Highlight and run the following commands:

caschool$resid1 = resid(reg1)
qplot(str, resid1, data=caschool, main = "Residual against STR",
     ylab = "Regression residual",xlab = "Student-teacher ratio")

Do you see any pattern in the plot?

A table with more than one regression

Run the last lines of code and see how the second regression and third regression can be displayed as new columns in the stargazer table. Make sure you can write out the formula for the estimated regression equations for reg2 and reg3 and explain what they mean.

Run a regression using the WDI data

Let us run a regression using the World Bank’s Development Indicators database to see if there is a relationship between the income (measured as per capita real GDP) of a country and the percent of females in the country. We might imagine that poorer countries have more “missing women.”

Run the regression and display the results using stargazer. GDPpcUSDreal is the only regressor in this equation.

regwdi1 = lm(femaleperc ~ GDPpcUSDreal, data= wdim)

stargazer(regwdim1, 
    se=list(cse(reg1)), 
    title="Regression of GDP and percent female", 
    type="text", 
    df=FALSE, digits=5)

Take some time to examine the output of the regression. The variable measuring GDP per capita has an estimated coefficient of -.00006 and has one asterisk, indicating statistical significance at the ten percent level. To interpret the magnitude of the relationship, look at the underlying data.

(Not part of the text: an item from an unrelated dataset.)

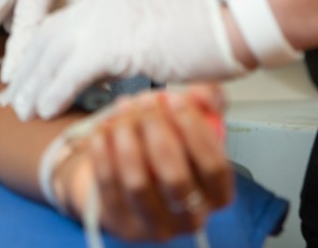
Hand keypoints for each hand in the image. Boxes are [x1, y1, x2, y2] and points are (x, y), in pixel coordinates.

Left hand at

Under Data in the Workspace frame (upper right), click on the data name, wdim. This should open the data set in what looks like a spreadsheet in the script editor frame. The GDP variable is in dollars, while the percent female variable is in percentages (and not in decimals). So the regression coefficient means that a one dollar increase in GDP per capita is associated with a decrease in the percent female of .00006. Alternatively, an increase in GDP of ten thousand dollars per capita reduces the percent female by more than half a percentage point. That seems pretty substantial. Of course, we need to reflect on whether this coefficient might be biased. (Obviously it is!)

An important observation to make here is that just because the slope coefficient here seems to be a “small” number does not necessarily mean the effect is small—in this case it means that the scale of X (per capita GDP) is large. We could make the regression table easier to interpret by rescaling the X variable to be in thousands of dollars. Without re-running the regression, can you tell what the slope coefficient would be in that case?

Summary

Key R commands (functions):

lm: runs regressions
cse: function you load at beginning of script to generate corrected standard errors (requires package sandwich)
stargazer: creates nice tables of regression results and allows you to include corrected standard errors (requires package stargazer)
resid: obtains the regression residuals

Key points/ concepts:

The basic format for running a simple regression is lm(Y ~ X) .
ALWAYS report the heteroskedasticity-robust standard errors.